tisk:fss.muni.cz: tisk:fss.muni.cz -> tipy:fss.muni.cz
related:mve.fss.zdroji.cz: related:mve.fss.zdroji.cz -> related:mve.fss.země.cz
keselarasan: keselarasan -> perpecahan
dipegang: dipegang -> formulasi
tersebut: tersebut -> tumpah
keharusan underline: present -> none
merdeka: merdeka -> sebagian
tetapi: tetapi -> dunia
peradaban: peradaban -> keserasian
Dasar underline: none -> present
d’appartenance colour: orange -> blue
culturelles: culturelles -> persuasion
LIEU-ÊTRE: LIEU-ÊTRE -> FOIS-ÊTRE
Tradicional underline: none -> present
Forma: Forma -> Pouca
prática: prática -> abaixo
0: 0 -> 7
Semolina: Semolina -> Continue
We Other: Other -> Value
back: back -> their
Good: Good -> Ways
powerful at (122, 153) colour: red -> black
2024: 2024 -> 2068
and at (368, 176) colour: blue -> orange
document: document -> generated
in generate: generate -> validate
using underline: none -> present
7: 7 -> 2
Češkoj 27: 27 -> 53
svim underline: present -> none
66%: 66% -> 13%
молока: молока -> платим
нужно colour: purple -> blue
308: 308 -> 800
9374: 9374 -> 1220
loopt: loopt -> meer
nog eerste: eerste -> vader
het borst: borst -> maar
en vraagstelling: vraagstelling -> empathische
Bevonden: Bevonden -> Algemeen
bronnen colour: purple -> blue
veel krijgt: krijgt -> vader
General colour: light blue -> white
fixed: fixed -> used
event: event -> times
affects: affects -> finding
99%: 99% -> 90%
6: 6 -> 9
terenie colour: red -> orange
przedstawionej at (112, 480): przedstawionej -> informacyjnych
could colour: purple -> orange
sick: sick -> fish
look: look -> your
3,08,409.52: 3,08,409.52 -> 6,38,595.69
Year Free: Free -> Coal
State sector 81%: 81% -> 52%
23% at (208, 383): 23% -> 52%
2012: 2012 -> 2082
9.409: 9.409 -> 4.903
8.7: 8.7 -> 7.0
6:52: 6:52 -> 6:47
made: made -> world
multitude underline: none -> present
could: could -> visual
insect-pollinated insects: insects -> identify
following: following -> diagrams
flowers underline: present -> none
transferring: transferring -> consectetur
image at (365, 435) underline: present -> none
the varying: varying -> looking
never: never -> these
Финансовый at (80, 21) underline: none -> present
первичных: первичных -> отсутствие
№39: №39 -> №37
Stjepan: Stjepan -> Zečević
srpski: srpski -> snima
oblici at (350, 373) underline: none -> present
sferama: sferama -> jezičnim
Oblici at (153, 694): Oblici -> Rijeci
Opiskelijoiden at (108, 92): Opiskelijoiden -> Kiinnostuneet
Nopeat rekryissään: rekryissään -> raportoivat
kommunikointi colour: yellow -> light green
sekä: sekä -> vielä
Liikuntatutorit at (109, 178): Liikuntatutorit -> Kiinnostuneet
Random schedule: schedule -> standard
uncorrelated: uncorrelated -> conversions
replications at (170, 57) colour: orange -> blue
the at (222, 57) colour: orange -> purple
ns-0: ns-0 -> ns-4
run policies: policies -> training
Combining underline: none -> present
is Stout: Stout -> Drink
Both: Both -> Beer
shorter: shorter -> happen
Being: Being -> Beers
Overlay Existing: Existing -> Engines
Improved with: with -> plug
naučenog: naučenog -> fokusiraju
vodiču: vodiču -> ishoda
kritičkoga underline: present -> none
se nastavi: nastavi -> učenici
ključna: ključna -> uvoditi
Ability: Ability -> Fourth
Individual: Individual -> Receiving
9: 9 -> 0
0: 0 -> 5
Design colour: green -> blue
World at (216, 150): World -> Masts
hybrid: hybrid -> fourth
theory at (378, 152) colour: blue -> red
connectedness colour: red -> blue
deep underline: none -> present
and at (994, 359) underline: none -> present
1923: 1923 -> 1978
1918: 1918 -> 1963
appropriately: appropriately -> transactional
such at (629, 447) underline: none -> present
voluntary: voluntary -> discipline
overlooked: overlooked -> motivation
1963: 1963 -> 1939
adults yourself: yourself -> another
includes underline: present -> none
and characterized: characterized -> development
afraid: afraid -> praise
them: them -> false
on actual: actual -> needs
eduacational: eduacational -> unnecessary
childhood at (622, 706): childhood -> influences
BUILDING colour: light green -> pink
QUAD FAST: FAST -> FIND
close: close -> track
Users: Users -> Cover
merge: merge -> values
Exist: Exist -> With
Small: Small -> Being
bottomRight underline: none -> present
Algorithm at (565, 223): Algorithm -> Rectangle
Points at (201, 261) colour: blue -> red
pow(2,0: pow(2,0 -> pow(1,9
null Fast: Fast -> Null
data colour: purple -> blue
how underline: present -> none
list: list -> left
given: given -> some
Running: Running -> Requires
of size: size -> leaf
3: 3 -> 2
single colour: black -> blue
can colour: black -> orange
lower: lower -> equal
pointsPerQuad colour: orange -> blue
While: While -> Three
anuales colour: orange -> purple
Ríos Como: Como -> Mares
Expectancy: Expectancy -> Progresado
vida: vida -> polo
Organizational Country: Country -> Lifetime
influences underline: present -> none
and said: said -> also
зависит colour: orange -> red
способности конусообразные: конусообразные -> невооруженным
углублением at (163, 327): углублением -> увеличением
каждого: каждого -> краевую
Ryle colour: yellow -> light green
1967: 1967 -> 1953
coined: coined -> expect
---*---
● TASK REQUIREMENTS:
Lay out every row above as a JSON list of strings, one string per row, leaving out any blank lines.

● SOLUTION TO THIS TASK:
[
  "tisk:fss.muni.cz: tisk:fss.muni.cz -> tipy:fss.muni.cz",
  "related:mve.fss.zdroji.cz: related:mve.fss.zdroji.cz -> related:mve.fss.země.cz",
  "keselarasan: keselarasan -> perpecahan",
  "dipegang: dipegang -> formulasi",
  "tersebut: tersebut -> tumpah",
  "keharusan underline: present -> none",
  "merdeka: merdeka -> sebagian",
  "tetapi: tetapi -> dunia",
  "peradaban: peradaban -> keserasian",
  "Dasar underline: none -> present",
  "d’appartenance colour: orange -> blue",
  "culturelles: culturelles -> persuasion",
  "LIEU-ÊTRE: LIEU-ÊTRE -> FOIS-ÊTRE",
  "Tradicional underline: none -> present",
  "Forma: Forma -> Pouca",
  "prática: prática -> abaixo",
  "0: 0 -> 7",
  "Semolina: Semolina -> Continue",
  "We Other: Other -> Value",
  "back: back -> their",
  "Good: Good -> Ways",
  "powerful at (122, 153) colour: red -> black",
  "2024: 2024 -> 2068",
  "and at (368, 176) colour: blue -> orange",
  "document: document -> generated",
  "in generate: generate -> validate",
  "using underline: none -> present",
  "7: 7 -> 2",
  "Češkoj 27: 27 -> 53",
  "svim underline: present -> none",
  "66%: 66% -> 13%",
  "молока: молока -> платим",
  "нужно colour: purple -> blue",
  "308: 308 -> 800",
  "9374: 9374 -> 1220",
  "loopt: loopt -> meer",
  "nog eerste: eerste -> vader",
  "het borst: borst -> maar",
  "en vraagstelling: vraagstelling -> empathische",
  "Bevonden: Bevonden -> Algemeen",
  "bronnen colour: purple -> blue",
  "veel krijgt: krijgt -> vader",
  "General colour: light blue -> white",
  "fixed: fixed -> used",
  "event: event -> times",
  "affects: affects -> finding",
  "99%: 99% -> 90%",
  "6: 6 -> 9",
  "terenie colour: red -> orange",
  "przedstawionej at (112, 480): przedstawionej -> informacyjnych",
  "could colour: purple -> orange",
  "sick: sick -> fish",
  "look: look -> your",
  "3,08,409.52: 3,08,409.52 -> 6,38,595.69",
  "Year Free: Free -> Coal",
  "State sector 81%: 81% -> 52%",
  "23% at (208, 383): 23% -> 52%",
  "2012: 2012 -> 2082",
  "9.409: 9.409 -> 4.903",
  "8.7: 8.7 -> 7.0",
  "6:52: 6:52 -> 6:47",
  "made: made -> world",
  "multitude underline: none -> present",
  "could: could -> visual",
  "insect-pollinated insects: insects -> identify",
  "following: following -> diagrams",
  "flowers underline: present -> none",
  "transferring: transferring -> consectetur",
  "image at (365, 435) underline: present -> none",
  "the varying: varying -> looking",
  "never: never -> these",
  "Финансовый at (80, 21) underline: none -> present",
  "первичных: первичных -> отсутствие",
  "№39: №39 -> №37",
  "Stjepan: Stjepan -> Zečević",
  "srpski: srpski -> snima",
  "oblici at (350, 373) underline: none -> present",
  "sferama: sferama -> jezičnim",
  "Oblici at (153, 694): Oblici -> Rijeci",
  "Opiskelijoiden at (108, 92): Opiskelijoiden -> Kiinnostuneet",
  "Nopeat rekryissään: rekryissään -> raportoivat",
  "kommunikointi colour: yellow -> light green",
  "sekä: sekä -> vielä",
  "Liikuntatutorit at (109, 178): Liikuntatutorit -> Kiinnostuneet",
  "Random schedule: schedule -> standard",
  "uncorrelated: uncorrelated -> conversions",
  "replications at (170, 57) colour: orange -> blue",
  "the at (222, 57) colour: orange -> purple",
  "ns-0: ns-0 -> ns-4",
  "run policies: policies -> training",
  "Combining underline: none -> present",
  "is Stout: Stout -> Drink",
  "Both: Both -> Beer",
  "shorter: shorter -> happen",
  "Being: Being -> Beers",
  "Overlay Existing: Existing -> Engines",
  "Improved with: with -> plug",
  "naučenog: naučenog -> fokusiraju",
  "vodiču: vodiču -> ishoda",
  "kritičkoga underline: present -> none",
  "se nastavi: nastavi -> učenici",
  "ključna: ključna -> uvoditi",
  "Ability: Ability -> Fourth",
  "Individual: Individual -> Receiving",
  "9: 9 -> 0",
  "0: 0 -> 5",
  "Design colour: green -> blue",
  "World at (216, 150): World -> Masts",
  "hybrid: hybrid -> fourth",
  "theory at (378, 152) colour: blue -> red",
  "connectedness colour: red -> blue",
  "deep underline: none -> present",
  "and at (994, 359) underline: none -> present",
  "1923: 1923 -> 1978",
  "1918: 1918 -> 1963",
  "appropriately: appropriately -> transactional",
  "such at (629, 447) underline: none -> present",
  "voluntary: voluntary -> discipline",
  "overlooked: overlooked -> motivation",
  "1963: 1963 -> 1939",
  "adults yourself: yourself -> another",
  "includes underline: present -> none",
  "and characterized: characterized -> development",
  "afraid: afraid -> praise",
  "them: them -> false",
  "on actual: actual -> needs",
  "eduacational: eduacational -> unnecessary",
  "childhood at (622, 706): childhood -> influences",
  "BUILDING colour: light green -> pink",
  "QUAD FAST: FAST -> FIND",
  "close: close -> track",
  "Users: Users -> Cover",
  "merge: merge -> values",
  "Exist: Exist -> With",
  "Small: Small -> Being",
  "bottomRight underline: none -> present",
  "Algorithm at (565, 223): Algorithm -> Rectangle",
  "Points at (201, 261) colour: blue -> red",
  "pow(2,0: pow(2,0 -> pow(1,9",
  "null Fast: Fast -> Null",
  "data colour: purple -> blue",
  "how underline: present -> none",
  "list: list -> left",
  "given: given -> some",
  "Running: Running -> Requires",
  "of size: size -> leaf",
  "3: 3 -> 2",
  "single colour: black -> blue",
  "can colour: black -> orange",
  "lower: lower -> equal",
  "pointsPerQuad colour: orange -> blue",
  "While: While -> Three",
  "anuales colour: orange -> purple",
  "Ríos Como: Como -> Mares",
  "Expectancy: Expectancy -> Progresado",
  "vida: vida -> polo",
  "Organizational Country: Country -> Lifetime",
  "influences underline: present -> none",
  "and said: said -> also",
  "зависит colour: orange -> red",
  "способности конусообразные: конусообразные -> невооруженным",
  "углублением at (163, 327): углублением -> увеличением",
  "каждого: каждого -> краевую",
  "Ryle colour: yellow -> light green",
  "1967: 1967 -> 1953",
  "coined: coined -> expect"
]